Some Thoughts on the Election, and Hope.


It’s a simple word, yet it resonates with all.

It’s resonated throughout the millennium.

A great man in Cicero, a man through whom we see the best and worst of humanity and all of its beautiful flaws once said: “While there’s life, there’s hope”, and we have life in abundance. Everything we do every single day of our lives is defined by hope.

A student sits their exams hoping to succeed, a father raises a son hoping that they will have a better life than they have had. Politics is no different, all the parties barter with the currency of hope, while the voters buy a stake in them, hoping for a better future. In this election, the currency of hope played out like never before, and Labour held most of the chips. They were able to peddle dreams, ideals and a better world to an electorate seemingly starved of hope, in comparison to a lacklustre campaign by the Conservative party. While there is honour in being brutally honest in the electorate, if we all operated on an honest basis then none of us would live life. We would be starved of hope. Without a shadow of a doubt, Labour’s manifesto could never have happened, it was financially impossible, but Corbyn knew that. They all knew that. For Corbyn et al, it was a far bigger game. They knew they could win far more votes than anyone expected if they tapped into the elysium of hope than runs through the veins of every single person in this great nation.

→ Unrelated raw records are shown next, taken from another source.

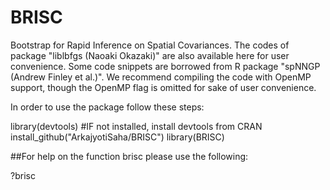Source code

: # BRISC
Bootstrap for Rapid Inference on Spatial Covariances. The codes of package "liblbfgs (Naoaki Okazaki)" are also available here for user convenience. Some code snippets are borrowed from R package "spNNGP (Andrew Finley et al.)". We recommend compiling the code with OpenMP support, though the OpenMP flag is omitted for sake of user convenience.



In order to use the package follow these steps:

library(devtools) #IF not installed, install devtools from CRAN
install_github("ArkajyotiSaha/BRISC")
library(BRISC)

##For help on the function brisc please use the following:

?brisc
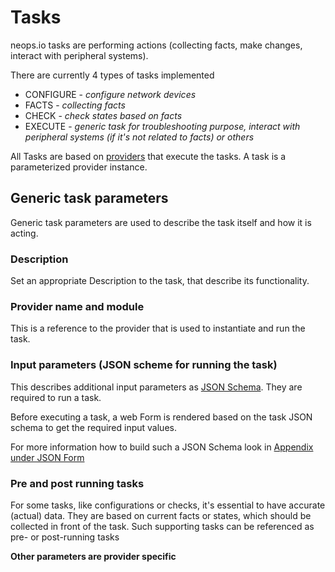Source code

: # Tasks

neops.io tasks are performing actions (collecting facts, make changes, interact with peripheral systems).

There are currently 4 types of tasks implemented

- CONFIGURE - _configure network devices_
- FACTS - _collecting facts_
- CHECK - _check states based on facts_
- EXECUTE - _generic task for troubleshooting purpose, interact with peripheral systems (if it's not related to facts) or others_

All Tasks are based on [providers](#providers) that execute the tasks. A task is a parameterized provider instance.

## Generic task parameters

Generic task parameters are used to describe the task itself and how it is acting.

### Description

Set an appropriate Description to the task, that describe its functionality.

### Provider name and module

This is a reference to the provider that is used to instantiate and run the task.

### Input parameters (JSON scheme for running the task)

This describes additional input parameters as [JSON Schema](https://json-schema.org/learn/getting-started-step-by-step.html). They are required to run a task.

Before executing a task, a web Form is rendered based on the task JSON schema to get the required input values.

For more information how to build such a JSON Schema look in [Appendix under JSON Form](appendix.md#json-form)

### Pre and post running tasks

For some tasks, like configurations or checks, it's essential to have accurate (actual) data. They are based on current facts or states, which should be collected in front of the task. Such supporting tasks can be referenced as pre- or post-running tasks

**Other parameters are provider specific**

Hope defines us, it defined Captain Cook when he set off for the new world, Shackleton when he set off to the North Pole and Harry in his quest to defeat Voldemort. Our success as a nation lies in our ability to hope and dream, to strive forwards and better ourselves. This is where socialism can be defeated. Socialism assumes a situation in which there is no hope, where the state has to give you what you want because your incapable of gaining it for yourself. However, as the great Baroness Thatcher proved, if you give a man or woman the ability to achieve what they want in life, the hope and drive to do whatever they want, whenever they want, without the constraints of a paternalistic socialist state deciding what it thinks you want. This argument was lost on the Conservatives in the election this year.

It’s oxymoronic that that at the age of 18, I find myself standing up as an old fashioned Conservative. I believe in the Union, I believe in our great nation and I believe in the ability of our people to stand up and take from life that they want, with the state there to provide the solid foundations that hope for a better future can be built on. Young people, far more than any other generation are fuelled by hope. Corbyn offered them a better world, one in which they felt like they would succeed, and one in which the balance between those who have retired now, who own their own home and have a solid pension, as opposed to people leaving university with anywhere between £27,000 and £50,000 worth of debt and seemingly no way out. We need to convince young people that voting Conservative isn’t about “austerity”, or supporting “the few”, it’s about believing in yourself, backing yourself to succeed and striving to make yourself better, enjoying the fruits of your labour and making far more choices in your life. Our party needs to reconnect with our core, and our ability to give people the tools to achieve what they want in life.

The left are standing up for what they believe in, and I’ll be dammed if I won’t do the same.